During a routine inspection

Letter from the Chief Inspector of General Practice

We carried out an announced comprehensive inspection at Hilltops Medical Centre on 27 May 2016. Overall the practice is rated as good.

Our key findings across all the areas we inspected were as follows:

  • The practice had an open and transparent approach to safety, including the reporting and recording significant events.
  • Risks to patients were assessed and generally well managed. However, we found that the medication review process neded to be more robust.
  • The system for cascading and implementing medical updates and alerts would benefit from review. Evidence to identify the action the practice had taken in response to updated guidance and thereafter updating records was not always clear.
  • Staff had been trained to provide them with the skills, knowledge and experience to deliver effective care and treatment.
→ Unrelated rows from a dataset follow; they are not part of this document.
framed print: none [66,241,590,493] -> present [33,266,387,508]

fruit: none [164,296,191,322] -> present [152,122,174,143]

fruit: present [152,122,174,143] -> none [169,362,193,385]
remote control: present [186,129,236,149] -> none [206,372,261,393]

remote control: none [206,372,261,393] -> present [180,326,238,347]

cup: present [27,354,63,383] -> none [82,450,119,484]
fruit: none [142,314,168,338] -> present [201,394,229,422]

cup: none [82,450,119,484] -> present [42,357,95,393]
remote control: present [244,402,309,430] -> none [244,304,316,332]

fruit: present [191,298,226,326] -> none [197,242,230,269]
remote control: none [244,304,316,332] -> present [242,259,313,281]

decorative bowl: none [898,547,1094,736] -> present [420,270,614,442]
However, we noted that not all clinical staff had a comprehensive understanding of the requirements to establish parental responsibilities before treatment was provided.
  • Patients said they were treated with compassion, dignity and respect and they were involved in their care and decisions about their treatment.
  • Information about services and how to complain was available and easy to understand. Improvements were made to the quality of care as a result of complaints and concerns.
  • Feedback from patients was positive about the care and approach from staff. However, some identified concerns regarding accessibility of appointments. We saw that urgent appointments were available the same day.
  • The practice had good facilities and was well equipped to treat patients and meet their needs.
  • There was a clear leadership structure, with partners and senior managers providing supportive and proactive direction for the practice. We noted that the CQC Registered Manager position was vacant at the time of inspection. The provider was in the process of applying for a new manager to be appointed.
  • Staff told us they felt supported by the partners and senior management. The practice routinely sought feedback from staff and patients from a variety of sources, which it acted on to improve services.
  • The provider was aware of and complied fully with the requirements of the duty of candour and had created and maintained a duty of candour log.

The areas where the provider should make improvement are:

  • Ensure robust systems and processes are in place for management of patient safety alerts and medication reviews, to ensure all discussions and actions are recorded appropriately
  • The practice should continue to monitor and seek improvements in outcomes for the National Patient Survey.
  • Consider a documented business plan to support the practice vision and strategy.